- DATA SUPPLIED -
'''
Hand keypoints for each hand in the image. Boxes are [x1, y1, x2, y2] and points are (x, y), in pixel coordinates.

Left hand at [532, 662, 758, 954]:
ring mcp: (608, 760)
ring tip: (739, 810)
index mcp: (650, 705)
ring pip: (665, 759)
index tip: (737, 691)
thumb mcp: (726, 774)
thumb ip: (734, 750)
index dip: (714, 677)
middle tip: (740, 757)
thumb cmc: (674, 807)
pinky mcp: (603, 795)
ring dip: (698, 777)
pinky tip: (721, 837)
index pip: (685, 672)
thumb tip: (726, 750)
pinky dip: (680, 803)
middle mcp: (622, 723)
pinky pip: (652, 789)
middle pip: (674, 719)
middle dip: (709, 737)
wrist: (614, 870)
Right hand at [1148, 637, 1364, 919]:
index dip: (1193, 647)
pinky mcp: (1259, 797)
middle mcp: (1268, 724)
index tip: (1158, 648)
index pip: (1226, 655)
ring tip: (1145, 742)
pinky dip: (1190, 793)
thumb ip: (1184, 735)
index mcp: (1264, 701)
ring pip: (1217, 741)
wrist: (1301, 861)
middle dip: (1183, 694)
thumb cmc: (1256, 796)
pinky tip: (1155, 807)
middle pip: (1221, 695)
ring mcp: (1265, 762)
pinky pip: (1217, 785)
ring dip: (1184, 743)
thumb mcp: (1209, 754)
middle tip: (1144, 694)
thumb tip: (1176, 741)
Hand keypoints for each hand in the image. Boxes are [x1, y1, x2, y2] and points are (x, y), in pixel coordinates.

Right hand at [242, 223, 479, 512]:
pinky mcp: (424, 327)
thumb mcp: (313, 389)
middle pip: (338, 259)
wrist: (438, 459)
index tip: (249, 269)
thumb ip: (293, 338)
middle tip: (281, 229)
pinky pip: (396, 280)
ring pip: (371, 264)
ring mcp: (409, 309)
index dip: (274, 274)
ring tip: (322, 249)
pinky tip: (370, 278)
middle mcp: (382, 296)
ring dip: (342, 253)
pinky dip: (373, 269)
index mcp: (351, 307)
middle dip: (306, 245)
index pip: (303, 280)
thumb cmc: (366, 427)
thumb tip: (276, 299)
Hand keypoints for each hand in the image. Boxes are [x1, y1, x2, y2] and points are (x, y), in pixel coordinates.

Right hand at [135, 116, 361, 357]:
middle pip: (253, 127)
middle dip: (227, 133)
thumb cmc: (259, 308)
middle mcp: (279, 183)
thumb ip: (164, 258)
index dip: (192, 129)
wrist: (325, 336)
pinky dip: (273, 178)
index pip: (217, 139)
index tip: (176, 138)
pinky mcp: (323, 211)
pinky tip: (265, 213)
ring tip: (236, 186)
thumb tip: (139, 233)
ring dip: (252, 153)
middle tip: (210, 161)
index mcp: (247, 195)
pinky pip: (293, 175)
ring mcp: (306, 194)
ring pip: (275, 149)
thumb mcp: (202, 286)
'''
- WORK ITEM -
Give the count of lines in the entries above that hold the word "Right", with no other words.

- TASK ANSWER -
3